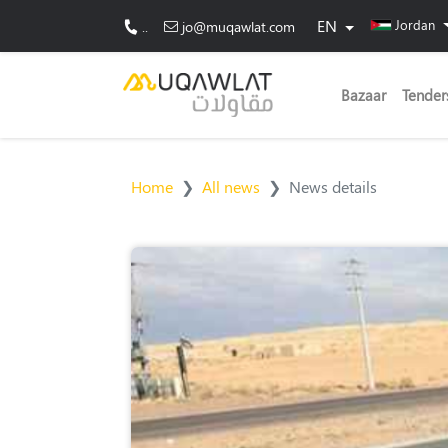
EN
Jordan
..
jo@muqawlat.com
Bazaar
Tender
Home
All news
News details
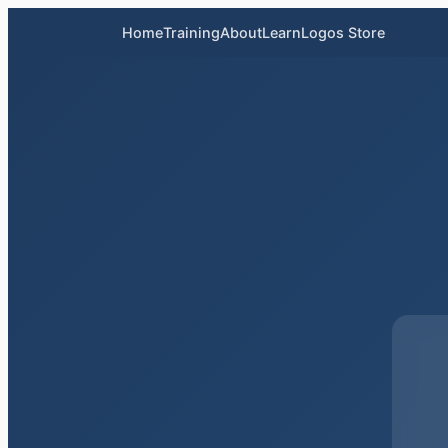
Home
Training
About
LearnLogos Store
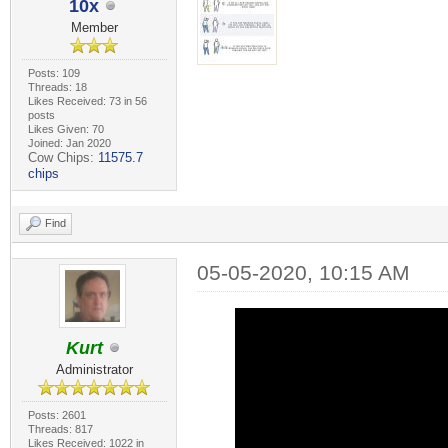
10x
Member
Posts: 109
Threads: 18
Likes Received: 73 in 56
posts
Likes Given: 70
Joined: Jan 2020
Cow Chips:
11575.7
chips
Find
05-05-2020, 10:15 AM
Kurt
Administrator
Posts: 2601
Threads: 817
Likes Received: 1022 in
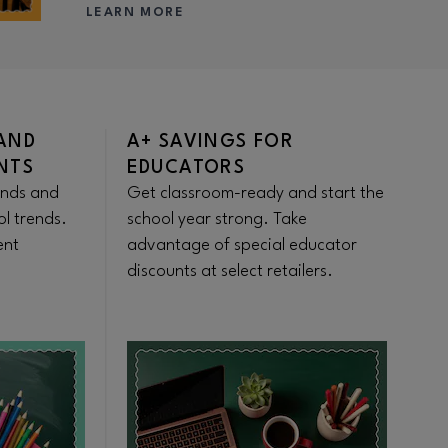
LEARN MORE
AND
A+ SAVINGS FOR
W
NTS
EDUCATORS
S
ands and
Get classroom-ready and start the
St
ol trends.
school year strong. Take
Fr
ent
advantage of special educator
fo
discounts at select retailers.
pr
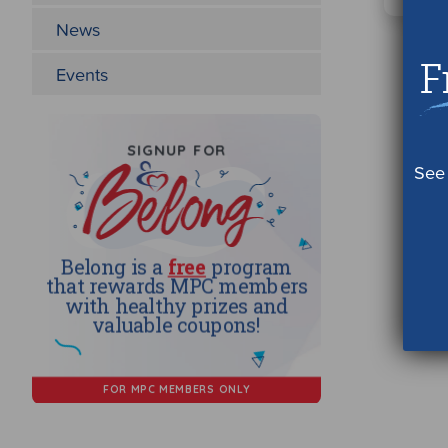
News
F
Events
See 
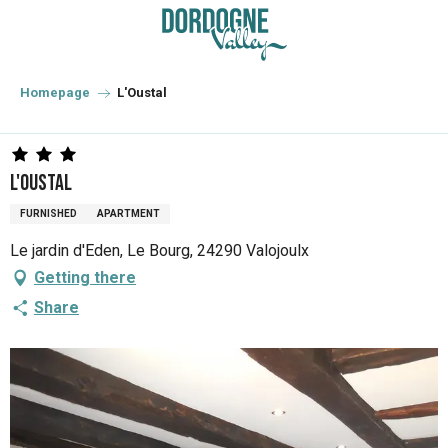
Aller
au
contenu
principal
Homepage
L'Oustal
L'Oustal
FURNISHED
APARTMENT
Le jardin d'Eden, Le Bourg, 24290 Valojoulx
Getting there
Share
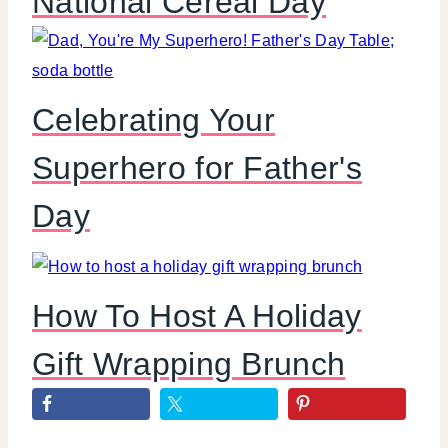
National Cereal Day
Celebrating Your
Superhero for Father's
Day
How To Host A Holiday
Gift Wrapping Brunch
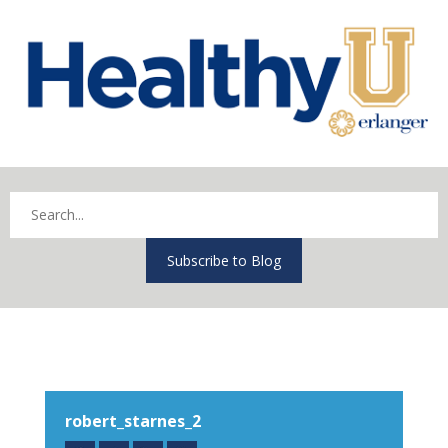
Subscribe to Blog
robert_starnes_2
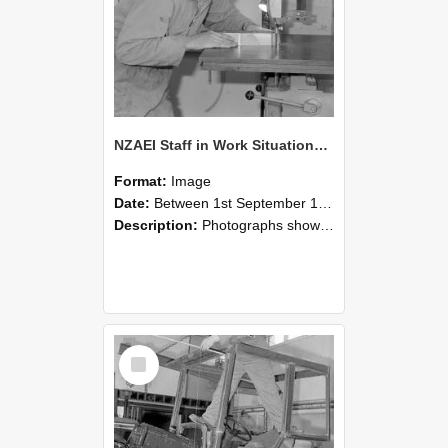
NZAEI Staff in Work Situations, Open Days, September 1985 20
Format:
Image
Date:
Between 1st September 1985 and 30th September 1985
Description:
Photographs showing NZAEI staff demonstrating equipment, machinery, and engineering processes during Open Days in September 1985, Lincoln College.
Select
Item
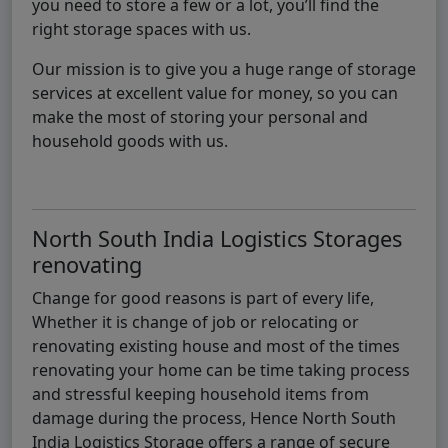
you need to store a few or a lot, you’ll find the
right storage spaces with us.
Our mission is to give you a huge range of storage
services at excellent value for money, so you can
make the most of storing your personal and
household goods with us.
North South India Logistics Storages
renovating
Change for good reasons is part of every life,
Whether it is change of job or relocating or
renovating existing house and most of the times
renovating your home can be time taking process
and stressful keeping household items from
damage during the process, Hence North South
India Logistics Storage offers a range of secure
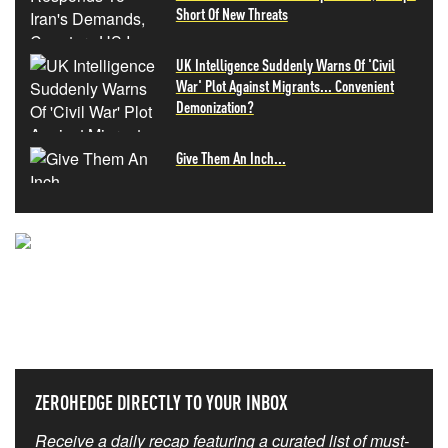
Short Of New Threats
UK Intelligence Suddenly Warns Of 'Civil
War' Plot Against Migrants... Convenient
Demonization?
Give Them An Inch...
NEVER MISS THE NEWS
THAT MATTERS MOST
ZEROHEDGE DIRECTLY TO YOUR INBOX
Receive a daily recap featuring a curated list of must-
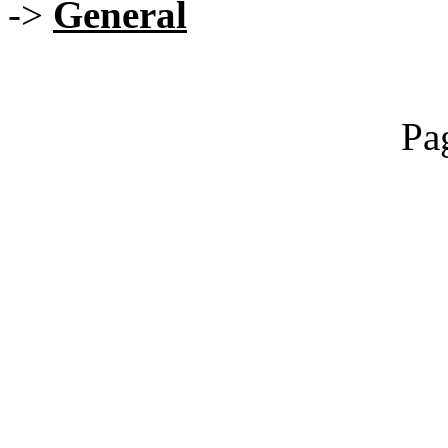
->
General
Pa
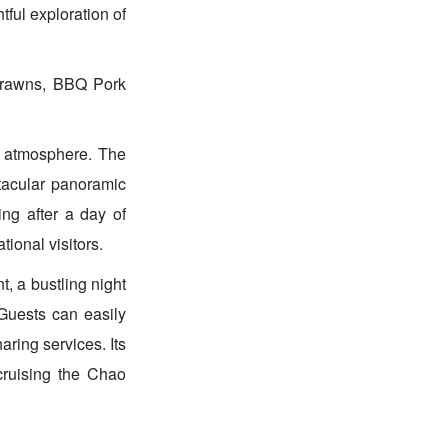
tful exploration of
Prawns, BBQ Pork
ly atmosphere. The
ctacular panoramic
ng after a day of
ional visitors.
t, a bustling night
Guests can easily
aring services. Its
 cruising the Chao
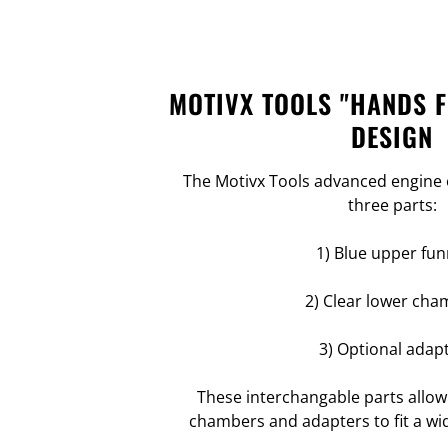
MOTIVX TOOLS "HANDS 
DESIGN
The Motivx Tools advanced engine o
three parts:
1) Blue upper fun
2) Clear lower cha
3) Optional adap
These interchangable parts allow
chambers and adapters to fit a wid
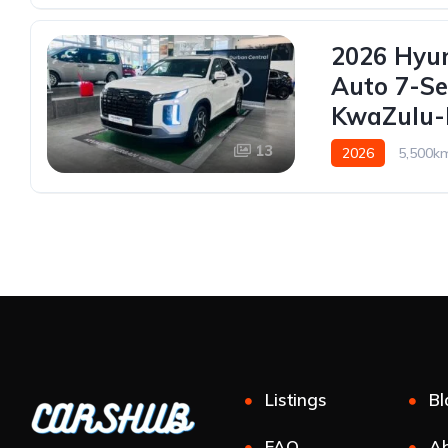
2026 Hyun
Auto 7-Se
KwaZulu-N
13
2026
5,500k
Listings
Bl
FAQ
Ab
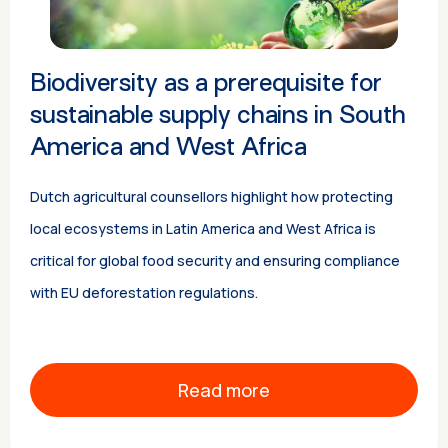
Biodiversity as a prerequisite for
sustainable supply chains in South
America and West Africa
Dutch agricultural counsellors highlight how protecting
local ecosystems in Latin America and West Africa is
critical for global food security and ensuring compliance
with EU deforestation regulations.
Read more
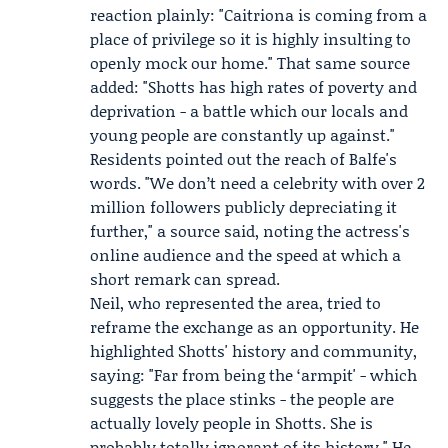
reaction plainly: "Caitriona is coming from a
place of privilege so it is highly insulting to
openly mock our home." That same source
added: "Shotts has high rates of poverty and
deprivation - a battle which our locals and
young people are constantly up against."
Residents pointed out the reach of Balfe's
words. "We don’t need a celebrity with over 2
million followers publicly depreciating it
further," a source said, noting the actress's
online audience and the speed at which a
short remark can spread.
Neil, who represented the area, tried to
reframe the exchange as an opportunity. He
highlighted Shotts' history and community,
saying: "Far from being the ‘armpit' - which
suggests the place stinks - the people are
actually lovely people in Shotts. She is
probably totally ignorant of its history." He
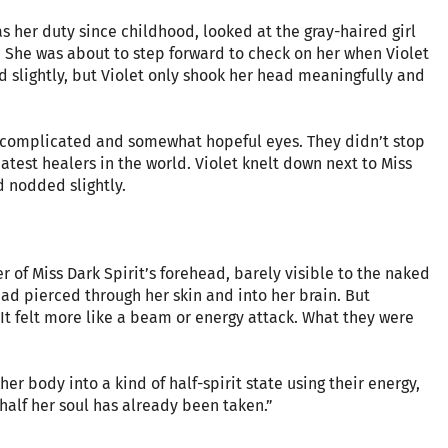
s her duty since childhood, looked at the gray-haired girl
. She was about to step forward to check on her when Violet
d slightly, but Violet only shook her head meaningfully and
 complicated and somewhat hopeful eyes. They didn’t stop
eatest healers in the world. Violet knelt down next to Miss
d nodded slightly.
r of Miss Dark Spirit’s forehead, barely visible to the naked
had pierced through her skin and into her brain. But
It felt more like a beam or energy attack. What they were
her body into a kind of half-spirit state using their energy,
 half her soul has already been taken.”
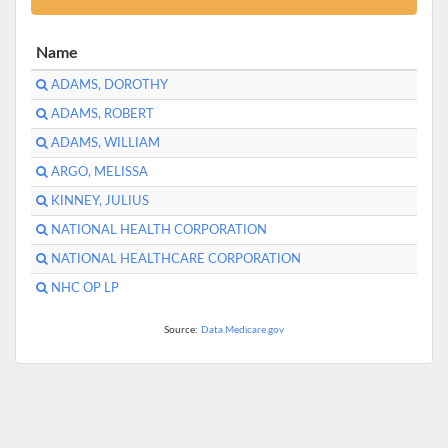
Name
ADAMS, DOROTHY
ADAMS, ROBERT
ADAMS, WILLIAM
ARGO, MELISSA
KINNEY, JULIUS
NATIONAL HEALTH CORPORATION
NATIONAL HEALTHCARE CORPORATION
NHC OP LP
Source:
Data.Medicare.gov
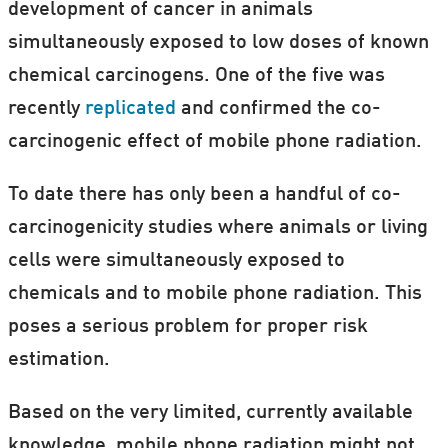
development of cancer in animals
simultaneously exposed to low doses of known
chemical carcinogens. One of the five was
recently
replicated
and confirmed the co-
carcinogenic effect of mobile phone radiation.
To date there has only been a handful of co-
carcinogenicity studies where animals or living
cells were simultaneously exposed to
chemicals and to mobile phone radiation. This
poses a serious problem for proper risk
estimation.
Based on the very limited, currently available
knowledge, mobile phone radiation might not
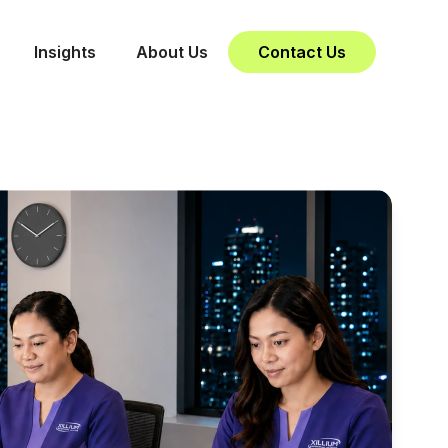
Insights
About Us
Contact Us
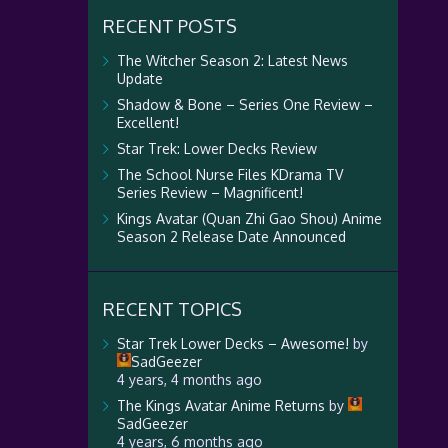
RECENT POSTS
The Witcher Season 2: Latest News
Update
Shadow & Bone – Series One Review –
Excellent!
Star Trek: Lower Decks Review
The School Nurse Files KDrama TV
Series Review – Magnificent!
Kings Avatar (Quan Zhi Gao Shou) Anime
Season 2 Release Date Announced
RECENT TOPICS
Star Trek Lower Decks – Awesome!
by
SadGeezer
4 years, 4 months ago
The Kings Avatar Anime Returns
by
SadGeezer
4 years, 6 months ago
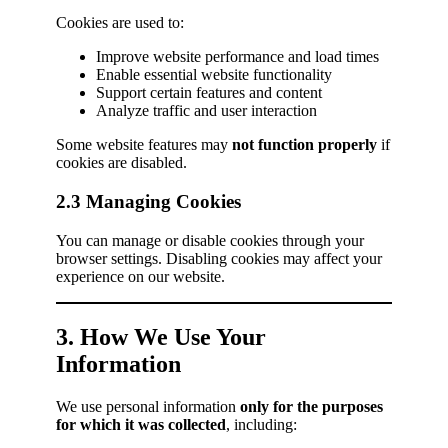
Cookies are used to:
Improve website performance and load times
Enable essential website functionality
Support certain features and content
Analyze traffic and user interaction
Some website features may
not function properly
if
cookies are disabled.
2.3 Managing Cookies
You can manage or disable cookies through your
browser settings. Disabling cookies may affect your
experience on our website.
3. How We Use Your
Information
We use personal information
only for the purposes
for which it was collected
, including:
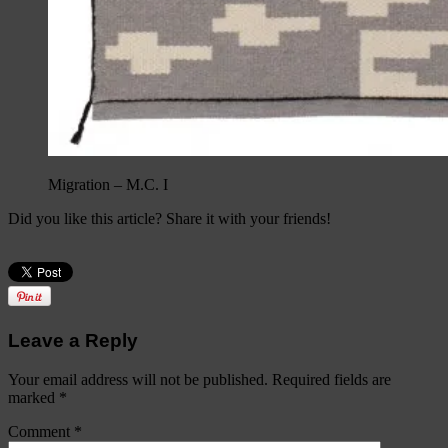
Migration – M.C. I
Did you like this article? Share it with your friends!
Leave a Reply
Your email address will not be published.
Required fields are
marked
*
Comment
*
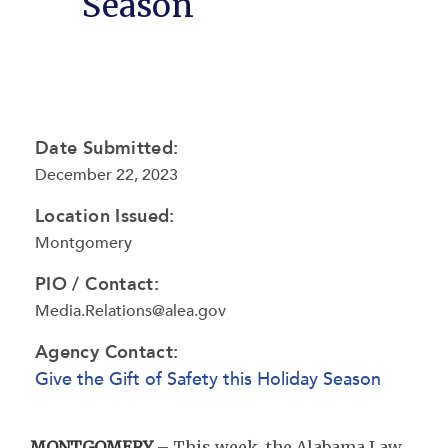
Season
Date Submitted:
December 22, 2023
Location Issued:
Montgomery
PIO / Contact:
Media.Relations@alea.gov
Agency Contact:
Give the Gift of Safety this Holiday Season
MONTGOMERY
– This week, the Alabama Law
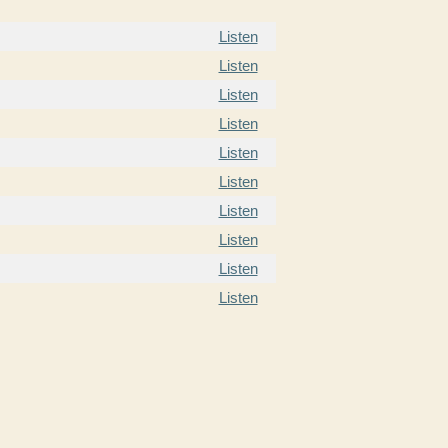
Listen
Listen
Listen
Listen
Listen
Listen
Listen
Listen
Listen
Listen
··········
Return every line in the data above that contains the word "only", treating uppercase and lowercase letters as distinct.

d slightly, but Violet only shook her head meaningfully and
To date there has only been a handful of co-
only for the purposes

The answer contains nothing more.